Keri: I would've fainted. I know I would've.

Shaw: It was brutal. They got a chuckle out of it, though. Nobody has ever got all these stories.

Keri: Oh really?

Shaw: You're like digging into the way back.

Keri: What's the most important single piece of advice you would give a young angler who's pursuing a career in the fishing industry?

Shaw: Get a good education. Fish, fish a lot. Fish your summers, fish weekends. Learn all you can learn. Take courses in fisheries and fish biology to understand your prey and know what you're going after. Take courses in public speaking, marketing, and advertising to give you a feel for business courses where you know how to run your own business because we're all independent contractors and independent businessmen.

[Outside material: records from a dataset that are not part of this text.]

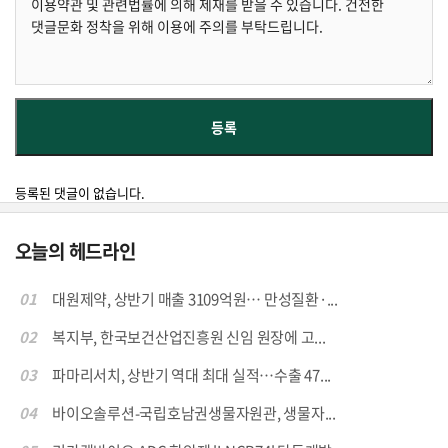
등록된 댓글이 없습니다.
오늘의 헤드라인
01
대원제약, 상반기 매출 3109억원… 만성질환·...
02
복지부, 한국보건산업진흥원 신임 원장에 고...
03
파마리서치, 상반기 역대 최대 실적…수출 47...
04
바이오솔루션-국립호남권생물자원관, 생물자...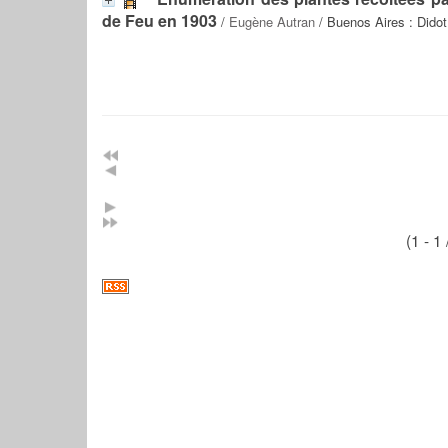
de Feu en 1903
/
Eugène Autran
/ Buenos Aires : Didot
(1 - 1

So you need a little bit of a business background. Some of the best anglers I know graduated as fisheries biologists. It gives you an excellent understanding of what they do and why they do it. You've got to have that public speaking ability, the ability to communicate because you're going to be a salesman for your sponsors. That's the best thing. Get a good education, and fish a lot. Then when you have an education so you have something that you can fall back on that gives you a lot more piece of mind when you're out here.

That means you can concentrate totally on fishing, not worrying about if you don't do it. What am I going to do? Because if you don't have an education and don't have something to fall back on, and you just can't make it as an angler, which a lot of guys do, many guys can't make it as professionals. If they don't have it and don't have anything to back up, they're really stressed, and it keeps them from fishing their best. So in your early years, when everybody struggles, you'll fish better having an education and knowing that if things don't work out, you can always fall back on a job or get a regular job or whatever, and that makes it a lot easier.